Jadi, selagi kemampuan otak masih tajam, maka saatnya untuk mengisinya dengan ilmu pengetahuan yang berguna. Kalau otak masih tajam, ilmu yang dipelajari akan lebih mudah dipahami, dimengerti.
Akan berbeda halnya kalau usia sudah tua. Relatif sulit untuk menyerap ilmu-ilmu baru ke dalam ingatan. Bagai mobil yang sudah tua, banyak bagiannya yang sudah keropos. Banyak onderdilnya yang tidak sebagus saat baru, dulu.
Pikiran yang menua cenderung dilanda kepikunan, apalagi malas diasah oleh sang empunya. Maka, alih-alih menunggu usia tua baru mulai belajar, di masa mudalah waktu yang paling tepat untuk menambah ilmu.
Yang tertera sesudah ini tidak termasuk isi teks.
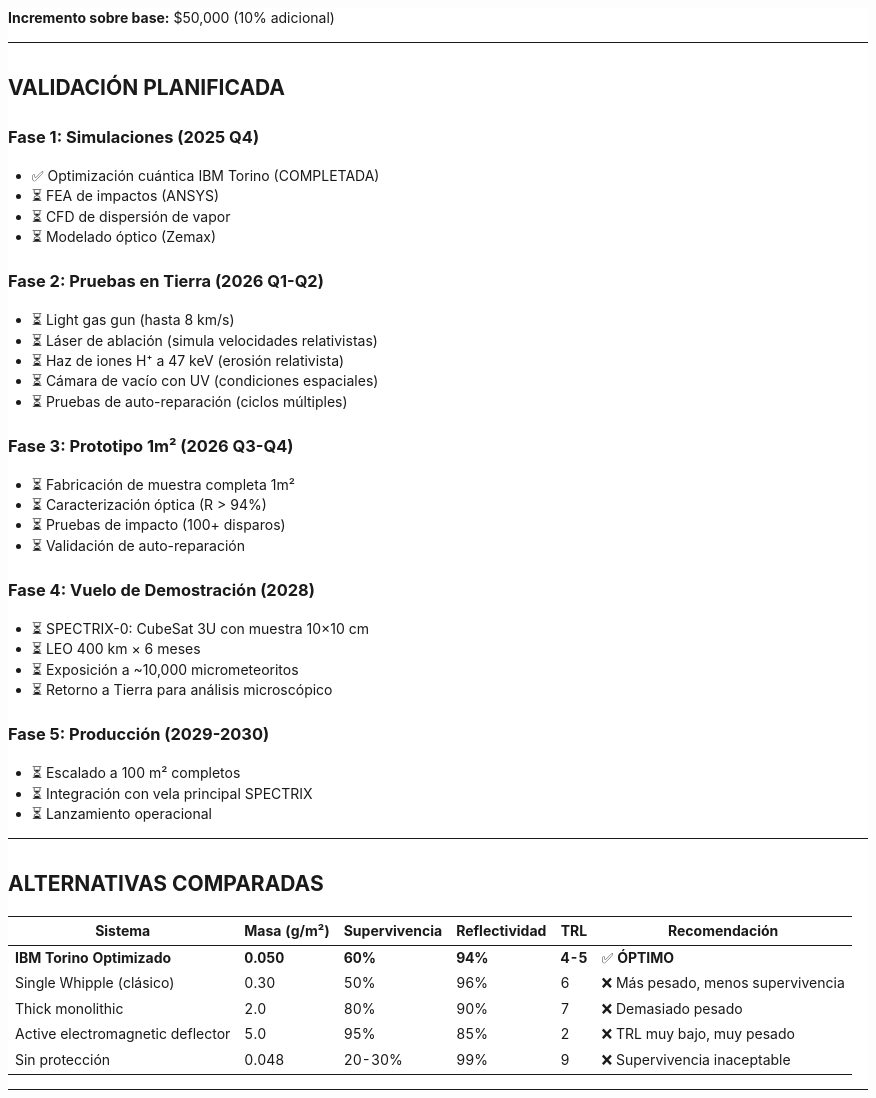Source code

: **Incremento sobre base:** $50,000 (10% adicional)

---

## VALIDACIÓN PLANIFICADA

### Fase 1: Simulaciones (2025 Q4)
- ✅ Optimización cuántica IBM Torino (COMPLETADA)
- ⏳ FEA de impactos (ANSYS)
- ⏳ CFD de dispersión de vapor
- ⏳ Modelado óptico (Zemax)

### Fase 2: Pruebas en Tierra (2026 Q1-Q2)
- ⏳ Light gas gun (hasta 8 km/s)
- ⏳ Láser de ablación (simula velocidades relativistas)
- ⏳ Haz de iones H⁺ a 47 keV (erosión relativista)
- ⏳ Cámara de vacío con UV (condiciones espaciales)
- ⏳ Pruebas de auto-reparación (ciclos múltiples)

### Fase 3: Prototipo 1m² (2026 Q3-Q4)
- ⏳ Fabricación de muestra completa 1m²
- ⏳ Caracterización óptica (R > 94%)
- ⏳ Pruebas de impacto (100+ disparos)
- ⏳ Validación de auto-reparación

### Fase 4: Vuelo de Demostración (2028)
- ⏳ SPECTRIX-0: CubeSat 3U con muestra 10×10 cm
- ⏳ LEO 400 km × 6 meses
- ⏳ Exposición a ~10,000 micrometeoritos
- ⏳ Retorno a Tierra para análisis microscópico

### Fase 5: Producción (2029-2030)
- ⏳ Escalado a 100 m² completos
- ⏳ Integración con vela principal SPECTRIX
- ⏳ Lanzamiento operacional

---

## ALTERNATIVAS COMPARADAS

| Sistema | Masa (g/m²) | Supervivencia | Reflectividad | TRL | Recomendación |
|---------|-------------|---------------|---------------|-----|---------------|
| **IBM Torino Optimizado** | **0.050** | **60%** | **94%** | **4-5** | ✅ **ÓPTIMO** |
| Single Whipple (clásico) | 0.30 | 50% | 96% | 6 | ❌ Más pesado, menos supervivencia |
| Thick monolithic | 2.0 | 80% | 90% | 7 | ❌ Demasiado pesado |
| Active electromagnetic deflector | 5.0 | 95% | 85% | 2 | ❌ TRL muy bajo, muy pesado |
| Sin protección | 0.048 | 20-30% | 99% | 9 | ❌ Supervivencia inaceptable |

---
Jadi, melalui filosofi hidup ini dianjurkan jangan hendaknya menyia-nyiakan waktu di usia muda jika tidak ingin menyesal di usia tua. Para tetua di Bali menganjurkan untuk belajar dan belajar, meningkatkan ilmu dan keterampilan sebagai bekal yang berguna dalam menjalani hidup dan kehidupan.
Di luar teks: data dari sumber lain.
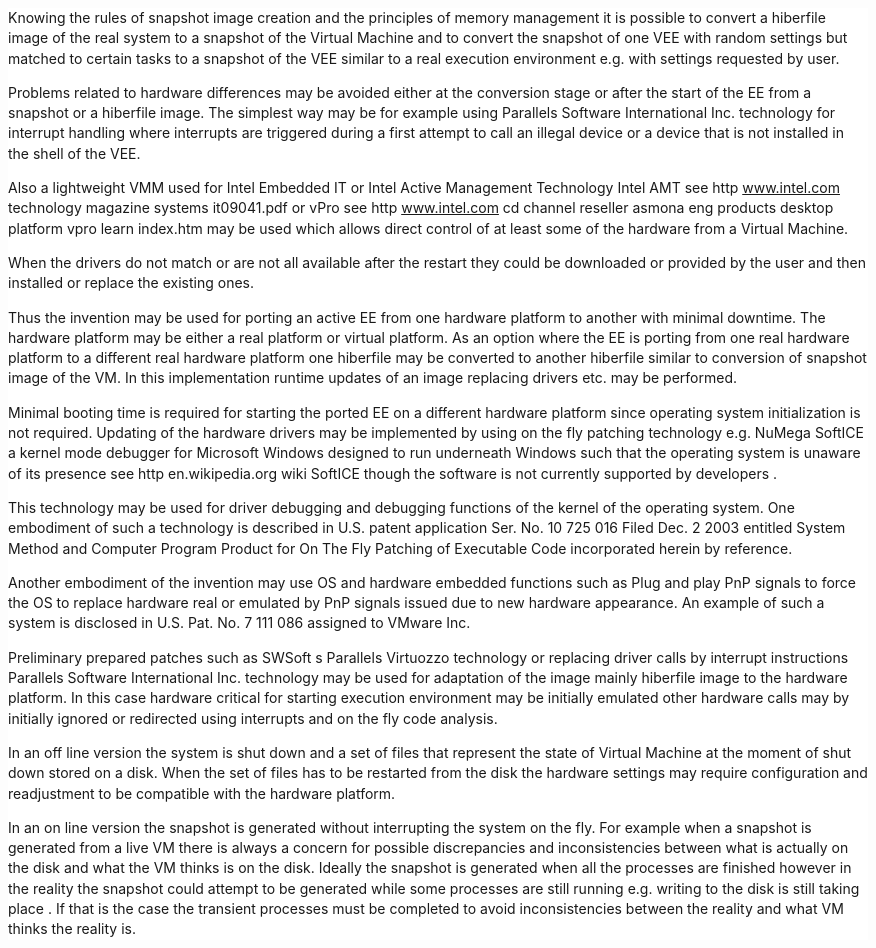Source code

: Knowing the rules of snapshot image creation and the principles of memory management it is possible to convert a hiberfile image of the real system to a snapshot of the Virtual Machine and to convert the snapshot of one VEE with random settings but matched to certain tasks to a snapshot of the VEE similar to a real execution environment e.g. with settings requested by user.

Problems related to hardware differences may be avoided either at the conversion stage or after the start of the EE from a snapshot or a hiberfile image. The simplest way may be for example using Parallels Software International Inc. technology for interrupt handling where interrupts are triggered during a first attempt to call an illegal device or a device that is not installed in the shell of the VEE.

Also a lightweight VMM used for Intel Embedded IT or Intel Active Management Technology Intel AMT see http www.intel.com technology magazine systems it09041.pdf or vPro see http www.intel.com cd channel reseller asmona eng products desktop platform vpro learn index.htm may be used which allows direct control of at least some of the hardware from a Virtual Machine.

When the drivers do not match or are not all available after the restart they could be downloaded or provided by the user and then installed or replace the existing ones.

Thus the invention may be used for porting an active EE from one hardware platform to another with minimal downtime. The hardware platform may be either a real platform or virtual platform. As an option where the EE is porting from one real hardware platform to a different real hardware platform one hiberfile may be converted to another hiberfile similar to conversion of snapshot image of the VM. In this implementation runtime updates of an image replacing drivers etc. may be performed.

Minimal booting time is required for starting the ported EE on a different hardware platform since operating system initialization is not required. Updating of the hardware drivers may be implemented by using on the fly patching technology e.g. NuMega SoftICE a kernel mode debugger for Microsoft Windows designed to run underneath Windows such that the operating system is unaware of its presence see http en.wikipedia.org wiki SoftICE though the software is not currently supported by developers .

This technology may be used for driver debugging and debugging functions of the kernel of the operating system. One embodiment of such a technology is described in U.S. patent application Ser. No. 10 725 016 Filed Dec. 2 2003 entitled System Method and Computer Program Product for On The Fly Patching of Executable Code incorporated herein by reference.

Another embodiment of the invention may use OS and hardware embedded functions such as Plug and play PnP signals to force the OS to replace hardware real or emulated by PnP signals issued due to new hardware appearance. An example of such a system is disclosed in U.S. Pat. No. 7 111 086 assigned to VMware Inc.

Preliminary prepared patches such as SWSoft s Parallels Virtuozzo technology or replacing driver calls by interrupt instructions Parallels Software International Inc. technology may be used for adaptation of the image mainly hiberfile image to the hardware platform. In this case hardware critical for starting execution environment may be initially emulated other hardware calls may by initially ignored or redirected using interrupts and on the fly code analysis.

In an off line version the system is shut down and a set of files that represent the state of Virtual Machine at the moment of shut down stored on a disk. When the set of files has to be restarted from the disk the hardware settings may require configuration and readjustment to be compatible with the hardware platform.

In an on line version the snapshot is generated without interrupting the system on the fly. For example when a snapshot is generated from a live VM there is always a concern for possible discrepancies and inconsistencies between what is actually on the disk and what the VM thinks is on the disk. Ideally the snapshot is generated when all the processes are finished however in the reality the snapshot could attempt to be generated while some processes are still running e.g. writing to the disk is still taking place . If that is the case the transient processes must be completed to avoid inconsistencies between the reality and what VM thinks the reality is.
Besi yang Ditempa, Diasah!
Senada dengan peribahasa di atas, ada satu lagi local genius yang perlu diperkenalkan. Temanya tentang pentingnya ketekunan dalam meraih pendidikan terbaik. Apakah itu?
Bunyinya demikian:
sepuntul-puntul besine, yen sangih dadi mangan.
Terjemahan bebasnya adalah setumpul apa pun sebatang besi, jika ditempa dan diasah dengan terus-menerus pasti akan menjadi tajam.